_TEKS YANG DITAMPILKAN_:
•••••
Di tengah badai krisis kepercayaan publik dan runtuhnya sendi-sendi kejujuran dalam birokrasi, Provinsi Lampung berdiri di persimpangan jalan. Korupsi bukan sekadar pelanggaran hukum positif, melainkan sebuah pengkhianatan terhadap darah dan adat yang mengalir di tanah ini.
“Mulang Dak Piil” bukanlah sekadar jargon romantisasi masa lalu. Ia adalah sebuah deklarasi perang terhadap mentalitas lancung. Ia adalah gerakan pulang—kembali ke muara kesucian nilai yang telah diwariskan para leluhur Bumi Ruwa Jurai. Ketika seorang pejabat atau warga negara telah kehilangan rasa malunya (Piil), maka ia telah kehilangan jati dirinya sebagai manusia Lampung.
Pakta Integritas Budaya ini disusun bukan untuk menambah tumpukan arsip, melainkan sebagai kontrak sosial-spiritual. Sebuah komitmen bahwa setiap langkah kebijakan, setiap rupiah uang rakyat, dan setiap desah nafas pengabdian harus disaring melalui filter Piil Pesenggiri. Kita tidak sedang hanya membangun infrastruktur fisik, kita sedang memulihkan Marwah.
Mukadimah Bahwa sesungguhnya, keberlanjutan pembangunan di Tanah Lampung tidak hanya bergantung pada kekuatan ekonomi dan hukum formal, melainkan pada keteguhan moral yang berakar dari falsafah hidup Piil Pesenggiri. Bahwa korupsi adalah pengkhianatan terhadap leluhur, perusakan tatanan Sakai Sambayan, dan noda hitam di atas marwah Sang Bumi Ruwa Jurai.
Demi mengembalikan kemuliaan martabat Lampung, kami yang bertanda tangan di bawah ini, berkomitmen untuk melaksanakan poin-poin restu dan mandat kebudayaan sebagai berikut:
PASAL 1: Restorasi Makna Piil Pesenggiri
Sepakat bahwa Piil (Harga Diri) hanya dapat diperoleh melalui kejujuran (Siddiq) dan amanah, bukan melalui kekayaan yang bersumber dari praktik korupsi, kolusi, dan nepotisme.
Menanamkan bahwa perilaku koruptif adalah bentuk Mak Makhupa (tidak beradab/kehilangan martabat manusia) yang merendahkan derajat keluarga dan kaum kerabat di mata adat.
•••••
_CATATAN YANG DITAMPILKAN_:
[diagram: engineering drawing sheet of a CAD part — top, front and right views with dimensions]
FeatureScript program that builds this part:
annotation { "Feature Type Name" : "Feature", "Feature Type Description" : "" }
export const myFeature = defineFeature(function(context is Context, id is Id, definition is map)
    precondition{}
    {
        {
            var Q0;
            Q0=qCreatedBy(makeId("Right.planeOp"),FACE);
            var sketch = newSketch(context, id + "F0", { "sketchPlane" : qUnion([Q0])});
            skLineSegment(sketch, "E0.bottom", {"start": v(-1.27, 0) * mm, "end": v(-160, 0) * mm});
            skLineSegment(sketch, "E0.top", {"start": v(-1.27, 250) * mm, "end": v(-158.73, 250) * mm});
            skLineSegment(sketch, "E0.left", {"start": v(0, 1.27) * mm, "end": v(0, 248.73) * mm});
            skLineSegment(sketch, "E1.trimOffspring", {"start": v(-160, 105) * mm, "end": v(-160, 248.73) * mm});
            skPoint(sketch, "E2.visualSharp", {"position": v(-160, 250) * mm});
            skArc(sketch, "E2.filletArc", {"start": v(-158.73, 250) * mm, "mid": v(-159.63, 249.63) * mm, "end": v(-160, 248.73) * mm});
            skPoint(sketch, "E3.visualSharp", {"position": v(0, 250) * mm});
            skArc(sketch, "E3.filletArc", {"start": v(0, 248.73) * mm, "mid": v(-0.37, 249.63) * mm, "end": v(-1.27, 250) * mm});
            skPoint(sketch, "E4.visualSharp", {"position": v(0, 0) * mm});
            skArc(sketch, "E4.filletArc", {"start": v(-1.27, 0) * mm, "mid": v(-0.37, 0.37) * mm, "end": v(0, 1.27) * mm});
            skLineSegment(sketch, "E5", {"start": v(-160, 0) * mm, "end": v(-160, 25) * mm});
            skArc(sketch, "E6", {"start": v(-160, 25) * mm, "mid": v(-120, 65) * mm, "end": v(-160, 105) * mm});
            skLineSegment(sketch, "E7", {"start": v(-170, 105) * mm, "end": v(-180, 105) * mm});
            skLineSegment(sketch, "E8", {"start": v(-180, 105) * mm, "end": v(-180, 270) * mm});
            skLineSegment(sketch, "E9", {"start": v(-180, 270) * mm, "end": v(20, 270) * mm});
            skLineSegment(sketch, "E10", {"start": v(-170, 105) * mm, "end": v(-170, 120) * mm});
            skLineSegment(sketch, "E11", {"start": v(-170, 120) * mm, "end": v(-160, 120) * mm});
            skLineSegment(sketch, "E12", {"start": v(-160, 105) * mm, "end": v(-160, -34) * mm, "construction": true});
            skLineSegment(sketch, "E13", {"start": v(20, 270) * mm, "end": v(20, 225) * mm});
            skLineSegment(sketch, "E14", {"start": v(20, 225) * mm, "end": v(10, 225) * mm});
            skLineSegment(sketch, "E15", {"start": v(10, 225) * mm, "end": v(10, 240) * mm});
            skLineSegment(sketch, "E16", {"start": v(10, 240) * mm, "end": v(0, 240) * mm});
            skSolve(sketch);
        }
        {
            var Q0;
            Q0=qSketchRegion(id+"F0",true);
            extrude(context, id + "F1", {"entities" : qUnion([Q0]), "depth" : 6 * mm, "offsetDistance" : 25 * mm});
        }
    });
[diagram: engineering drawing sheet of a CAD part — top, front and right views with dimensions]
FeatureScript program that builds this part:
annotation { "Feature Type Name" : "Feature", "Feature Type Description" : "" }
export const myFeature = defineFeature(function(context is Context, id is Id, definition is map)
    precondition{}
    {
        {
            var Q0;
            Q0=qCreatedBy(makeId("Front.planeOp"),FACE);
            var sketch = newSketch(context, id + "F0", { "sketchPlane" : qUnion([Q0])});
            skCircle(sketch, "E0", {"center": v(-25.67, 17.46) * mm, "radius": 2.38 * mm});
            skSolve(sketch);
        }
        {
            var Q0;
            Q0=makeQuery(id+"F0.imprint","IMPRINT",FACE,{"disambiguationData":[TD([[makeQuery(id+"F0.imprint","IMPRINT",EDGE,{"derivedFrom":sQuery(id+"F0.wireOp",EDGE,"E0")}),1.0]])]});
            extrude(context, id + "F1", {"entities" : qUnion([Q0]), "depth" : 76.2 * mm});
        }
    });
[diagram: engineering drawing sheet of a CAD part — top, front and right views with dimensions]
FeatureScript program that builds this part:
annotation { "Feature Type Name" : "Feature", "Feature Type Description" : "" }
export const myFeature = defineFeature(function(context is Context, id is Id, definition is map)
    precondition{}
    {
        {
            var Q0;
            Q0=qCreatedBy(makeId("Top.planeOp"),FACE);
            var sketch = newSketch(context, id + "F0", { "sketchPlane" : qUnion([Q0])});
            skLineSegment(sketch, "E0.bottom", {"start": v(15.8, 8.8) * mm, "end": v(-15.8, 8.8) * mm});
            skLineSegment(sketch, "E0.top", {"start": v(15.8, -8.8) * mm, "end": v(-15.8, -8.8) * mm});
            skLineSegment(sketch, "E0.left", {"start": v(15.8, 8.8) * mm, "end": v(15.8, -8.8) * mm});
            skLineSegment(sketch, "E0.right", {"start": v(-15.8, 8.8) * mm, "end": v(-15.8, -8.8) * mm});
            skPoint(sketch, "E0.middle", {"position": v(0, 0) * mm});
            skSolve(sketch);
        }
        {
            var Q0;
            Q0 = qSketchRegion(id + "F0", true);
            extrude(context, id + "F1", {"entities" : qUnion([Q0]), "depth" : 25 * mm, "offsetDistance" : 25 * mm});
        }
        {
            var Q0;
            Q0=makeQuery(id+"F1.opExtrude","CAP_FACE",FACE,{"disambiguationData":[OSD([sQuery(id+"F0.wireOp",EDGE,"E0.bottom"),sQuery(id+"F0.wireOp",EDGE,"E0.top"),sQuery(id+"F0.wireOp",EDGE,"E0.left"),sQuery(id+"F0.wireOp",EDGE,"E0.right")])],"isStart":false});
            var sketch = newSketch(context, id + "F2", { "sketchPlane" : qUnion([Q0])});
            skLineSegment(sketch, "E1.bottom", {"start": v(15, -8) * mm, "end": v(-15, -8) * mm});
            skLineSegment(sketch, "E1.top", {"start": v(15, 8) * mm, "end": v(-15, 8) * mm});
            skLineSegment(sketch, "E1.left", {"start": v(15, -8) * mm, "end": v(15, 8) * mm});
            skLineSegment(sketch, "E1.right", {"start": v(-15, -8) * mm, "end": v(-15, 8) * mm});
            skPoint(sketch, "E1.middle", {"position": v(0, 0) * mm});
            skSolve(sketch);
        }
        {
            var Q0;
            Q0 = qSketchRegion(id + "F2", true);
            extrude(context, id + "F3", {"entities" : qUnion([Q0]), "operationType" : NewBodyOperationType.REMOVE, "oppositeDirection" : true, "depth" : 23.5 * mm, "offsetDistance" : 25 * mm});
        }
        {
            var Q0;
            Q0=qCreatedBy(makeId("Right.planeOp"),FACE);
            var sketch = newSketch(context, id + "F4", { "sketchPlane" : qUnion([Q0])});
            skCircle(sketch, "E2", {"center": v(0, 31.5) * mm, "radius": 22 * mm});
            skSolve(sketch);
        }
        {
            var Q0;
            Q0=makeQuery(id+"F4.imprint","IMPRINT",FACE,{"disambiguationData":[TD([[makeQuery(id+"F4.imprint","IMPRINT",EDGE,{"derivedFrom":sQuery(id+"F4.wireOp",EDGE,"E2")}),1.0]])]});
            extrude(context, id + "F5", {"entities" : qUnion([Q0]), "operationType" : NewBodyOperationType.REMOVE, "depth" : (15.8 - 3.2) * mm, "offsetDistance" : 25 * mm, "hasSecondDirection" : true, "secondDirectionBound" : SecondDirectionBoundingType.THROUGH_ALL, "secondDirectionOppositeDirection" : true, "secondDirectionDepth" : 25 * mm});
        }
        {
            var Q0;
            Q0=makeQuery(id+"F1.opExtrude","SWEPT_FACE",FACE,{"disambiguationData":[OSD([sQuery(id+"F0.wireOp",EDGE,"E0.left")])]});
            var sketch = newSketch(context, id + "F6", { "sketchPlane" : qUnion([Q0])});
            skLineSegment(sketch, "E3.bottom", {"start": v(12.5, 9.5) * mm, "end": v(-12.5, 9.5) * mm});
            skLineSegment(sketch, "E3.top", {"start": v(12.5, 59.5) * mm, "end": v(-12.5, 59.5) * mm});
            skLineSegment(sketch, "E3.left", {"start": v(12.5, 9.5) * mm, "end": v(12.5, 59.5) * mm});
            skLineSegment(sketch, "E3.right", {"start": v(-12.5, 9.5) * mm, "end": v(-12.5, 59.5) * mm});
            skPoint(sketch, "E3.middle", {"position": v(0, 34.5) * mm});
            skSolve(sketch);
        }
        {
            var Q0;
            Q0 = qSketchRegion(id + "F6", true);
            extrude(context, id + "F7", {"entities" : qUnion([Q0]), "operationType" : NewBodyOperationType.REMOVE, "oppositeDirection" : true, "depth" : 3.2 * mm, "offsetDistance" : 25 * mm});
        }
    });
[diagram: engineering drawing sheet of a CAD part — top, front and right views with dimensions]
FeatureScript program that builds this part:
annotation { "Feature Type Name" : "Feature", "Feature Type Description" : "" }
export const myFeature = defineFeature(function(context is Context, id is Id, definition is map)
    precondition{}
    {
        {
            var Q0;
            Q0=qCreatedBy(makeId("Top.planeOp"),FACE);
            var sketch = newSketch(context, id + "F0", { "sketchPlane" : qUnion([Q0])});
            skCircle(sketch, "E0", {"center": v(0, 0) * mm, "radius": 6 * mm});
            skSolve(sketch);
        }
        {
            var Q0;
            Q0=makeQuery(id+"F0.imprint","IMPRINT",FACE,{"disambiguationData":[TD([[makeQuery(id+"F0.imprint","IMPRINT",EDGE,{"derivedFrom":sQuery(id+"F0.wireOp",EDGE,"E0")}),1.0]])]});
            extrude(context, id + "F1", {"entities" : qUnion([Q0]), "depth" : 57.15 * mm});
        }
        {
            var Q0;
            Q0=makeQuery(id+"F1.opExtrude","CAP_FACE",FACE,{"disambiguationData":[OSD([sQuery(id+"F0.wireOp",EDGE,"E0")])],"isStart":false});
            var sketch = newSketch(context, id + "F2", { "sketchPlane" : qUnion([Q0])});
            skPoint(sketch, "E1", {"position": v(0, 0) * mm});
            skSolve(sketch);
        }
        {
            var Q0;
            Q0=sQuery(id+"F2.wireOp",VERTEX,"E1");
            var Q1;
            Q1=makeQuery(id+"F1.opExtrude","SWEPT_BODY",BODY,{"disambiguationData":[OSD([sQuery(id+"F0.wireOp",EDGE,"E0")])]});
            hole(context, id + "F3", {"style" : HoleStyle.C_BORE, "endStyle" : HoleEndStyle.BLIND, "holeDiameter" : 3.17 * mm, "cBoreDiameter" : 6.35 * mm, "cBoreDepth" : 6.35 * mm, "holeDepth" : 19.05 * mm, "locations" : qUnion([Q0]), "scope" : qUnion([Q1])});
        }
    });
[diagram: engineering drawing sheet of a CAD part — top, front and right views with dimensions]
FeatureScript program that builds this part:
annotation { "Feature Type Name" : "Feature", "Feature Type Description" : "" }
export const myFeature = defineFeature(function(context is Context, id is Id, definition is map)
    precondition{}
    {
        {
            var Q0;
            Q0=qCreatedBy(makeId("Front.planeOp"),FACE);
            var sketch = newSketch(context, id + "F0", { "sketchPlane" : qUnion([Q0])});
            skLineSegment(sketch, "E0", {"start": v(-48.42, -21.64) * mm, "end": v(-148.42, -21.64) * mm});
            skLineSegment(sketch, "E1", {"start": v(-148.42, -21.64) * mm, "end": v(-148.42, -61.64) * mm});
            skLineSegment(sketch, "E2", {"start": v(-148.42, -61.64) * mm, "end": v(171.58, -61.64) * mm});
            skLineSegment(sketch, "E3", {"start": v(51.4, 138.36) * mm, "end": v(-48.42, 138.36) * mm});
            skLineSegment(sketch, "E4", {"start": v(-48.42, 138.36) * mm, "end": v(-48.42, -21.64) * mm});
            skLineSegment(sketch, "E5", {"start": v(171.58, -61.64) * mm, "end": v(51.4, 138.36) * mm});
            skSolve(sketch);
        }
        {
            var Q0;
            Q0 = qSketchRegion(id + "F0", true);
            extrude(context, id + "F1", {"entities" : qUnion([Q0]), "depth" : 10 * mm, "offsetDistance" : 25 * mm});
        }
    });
•••••
_DAFTAR TUGAS_:
• 1. Tolong salin ulang persis baris-baris dalam catatan, mulai dari awal catatan sampai baris yang memuat "v(-0.37, 249.63) *", termasuk baris itu.
• 2. Teruskan bagian berikutnya dari teks tentang pakta integritas budaya Lampung, mulai setelah kalimat terakhirnya.

_HASIL PER TUGAS_:
• 1.
[diagram: engineering drawing sheet of a CAD part — top, front and right views with dimensions]
FeatureScript program that builds this part:
annotation { "Feature Type Name" : "Feature", "Feature Type Description" : "" }
export const myFeature = defineFeature(function(context is Context, id is Id, definition is map)
    precondition{}
    {
        {
            var Q0;
            Q0=qCreatedBy(makeId("Right.planeOp"),FACE);
            var sketch = newSketch(context, id + "F0", { "sketchPlane" : qUnion([Q0])});
            skLineSegment(sketch, "E0.bottom", {"start": v(-1.27, 0) * mm, "end": v(-160, 0) * mm});
            skLineSegment(sketch, "E0.top", {"start": v(-1.27, 250) * mm, "end": v(-158.73, 250) * mm});
            skLineSegment(sketch, "E0.left", {"start": v(0, 1.27) * mm, "end": v(0, 248.73) * mm});
            skLineSegment(sketch, "E1.trimOffspring", {"start": v(-160, 105) * mm, "end": v(-160, 248.73) * mm});
            skPoint(sketch, "E2.visualSharp", {"position": v(-160, 250) * mm});
            skArc(sketch, "E2.filletArc", {"start": v(-158.73, 250) * mm, "mid": v(-159.63, 249.63) * mm, "end": v(-160, 248.73) * mm});
            skPoint(sketch, "E3.visualSharp", {"position": v(0, 250) * mm});
            skArc(sketch, "E3.filletArc", {"start": v(0, 248.73) * mm, "mid": v(-0.37, 249.63) * mm, "end": v(-1.27, 250) * mm});

• 2.
PASAL 2: Purifikasi Tradisi Nemui Nyimah
Berkomitmen untuk tidak menyalahgunakan semangat Nemui Nyimah (keramahtamahan) sebagai kedok untuk praktik gratifikasi, suap-menyuap, atau pemberian “uang pelicin” dalam layanan publik dan proyek pemerintah.
Pejabat publik yang merupakan masyarakat adat wajib menolak segala bentuk pemberian yang berkaitan dengan jabatan sebagai bentuk penjagaan terhadap kehormatan gelar adat yang disandangnya.
PASAL 3: Komitmen Juluk Adek (Kepemimpinan Amanah)
Para Pemangku Adat (Penyimbang) bersepakat untuk tidak memberikan, atau mencabut sementara, gelar adat (Adek) bagi oknum yang secara sah terbukti melakukan tindak pidana korupsi yang merugikan rakyat banyak.
Jabatan publik harus dipandang sebagai kearifan Juluk (harapan/cita-cita) yang wajib dijaga kesuciannya sebagaimana menjaga silsilah keturunan.
PASAL 4: Sakai Sambayan dan Pengawasan Komunal
Menghidupkan kembali semangat Sakai Sambayan (gotong royong) dalam bentuk pengawasan partisipatif terhadap pembangunan di tingkat Tiyuh, Pekon, dan Kota.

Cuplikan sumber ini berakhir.